Predict CLI Guide

The predict command-line interface (CLI) generates predictions using trained Anvil models. It supports inference from CSV or SDF input files, hardware accelerator configuration, and optional active learning acquisition functions.

Usage

predict --input-path PATH --model-dir MODEL_DIR [OPTIONS]

Options

--input-path PATH

Required. Path to the input file containing molecular structures. Supported formats: CSV or SDF.

Example:

predict --input-path ./data/molecules.csv --model-dir ./models/my_model

--input-col NAME

Column name in the CSV file that contains the molecular structures (SMILES strings). Defaults to OPENADMET_SMILES if not specified.

Example:

predict --input-path ./data/molecules.csv --model-dir ./models/my_model --input-col smiles

--model-dir PATH

Required. Path to one or more trained model directories produced by openadmet anvil. Can be specified multiple times to run predictions with multiple models.

Example:

predict --input-path ./data/molecules.csv \
        --model-dir ./models/model_a \
        --model-dir ./models/model_b

--output-csv FILE

Path to the output CSV file where predictions will be written. Defaults to predictions.csv.

Example:

predict --input-path ./data/molecules.csv \
        --model-dir ./models/my_model \
        --output-csv ./results/preds.csv

--accelerator {cpu,gpu,tpu,ipu,mps,auto}

Hardware accelerator to use for inference. Defaults to gpu if available.

Choices:

cpu – Run inference on the CPU.
gpu – Run inference on the GPU (default).
tpu – Use TPU hardware.
ipu – Use IPU hardware.
mps – Use Apple MPS backend.
auto – Automatically select available hardware.

Example:

predict --input-path ./data/molecules.csv \
        --model-dir ./models/my_model \
        --accelerator cpu

--aq-fxn {ucb,ei,pi}

Acquisition function(s) for active learning. Can be specified multiple times to combine different functions.
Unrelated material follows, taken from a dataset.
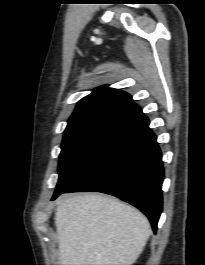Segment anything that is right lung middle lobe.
<instances>
[{"label": "right lung middle lobe", "mask_w": 205, "mask_h": 265, "mask_svg": "<svg viewBox=\"0 0 205 265\" xmlns=\"http://www.w3.org/2000/svg\"><path fill=\"white\" fill-rule=\"evenodd\" d=\"M122 125H94L64 134L55 193L69 186L124 130Z\"/></svg>", "instance_id": "right-lung-middle-lobe-1"}]
</instances>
Supported values:

ucb – Upper Confidence Bound (requires --beta).
ei – Expected Improvement (requires --best-y and --xi).
pi – Probability of Improvement (requires --best-y and --xi).

Example:

predict --input-path ./data/molecules.csv \
        --model-dir ./models/my_model \
        --aq-fxn ucb --beta 0.5

predict --input-path ./data/molecules.csv \
        --model-dir ./models/my_model \
        --aq-fxn ei --best-y 1.0 --xi 0.1

--beta VALUE

Parameter for the ucb acquisition function.

Example:

predict --input-path ./data/molecules.csv \
        --model-dir ./models/my_model \
        --aq-fxn ucb --beta 2.0

--best-y VALUE: Parameter for the ei and pi acquisition functions. Must be specified once per acquisition function.

--xi VALUE

Exploration parameter for ei and pi acquisition functions. Must be specified once per acquisition function.

Example:

predict --input-path ./data/molecules.csv \
        --model-dir ./models/my_model \
        --aq-fxn ei --best-y 0.85 --xi 0.01

--debug

Enable verbose debug logging. Useful for diagnosing errors or inspecting execution details.

Example:

predict --input-path ./data/molecules.csv --model-dir ./models/my_model --debug

Description

The predict CLI:

Reads molecular input data from CSV or SDF files.
Loads one or more trained Anvil models from --model-dir.
Runs inference on the specified hardware accelerator.
Optionally applies active learning acquisition functions (UCB, EI, PI).
Writes predictions to the output CSV file.

Example Workflow Run

predict \
    --input-path ./data/test_set.csv \
    --input-col smiles \
    --model-dir ./models/final_model \
    --output-csv ./results/predictions.csv \
    --accelerator gpu \
    --aq-fxn ei --best-y 0.9 --xi 0.05 \
    --debug

Expected output:

Predictions written to ./results/predictions.csv

Example: Predict from an SDF File

Suppose you have an input file molecules.sdf containing a set of molecular structures. You can run inference with a trained model directory as follows:

predict \
    --input-path ./data/molecules.sdf \
    --model-dir ./models/final_model \
    --output-csv ./results/predictions_from_sdf.csv \
    --accelerator gpu

Notes:

The --input-col option is not required when using SDF input.
Predictions will be saved in ./results/predictions_from_sdf.csv.
If metadata fields (e.g., <ID>) are present in the SDF, they will be included in the output CSV alongside predictions.
Hardware can be selected with --accelerator (e.g., cpu, gpu).

Expected output:

Predictions written to ./results/predictions_from_sdf.csv

Exit Codes

0: Prediction completed successfully.
Non-zero: Prediction encountered an error (see logs or use --debug).

Notes

Multiple models can be specified with --model-dir to perform ensemble predictions.
Acquisition functions must be configured with their required parameters, otherwise execution will fail.
Debug mode provides detailed logging for troubleshooting.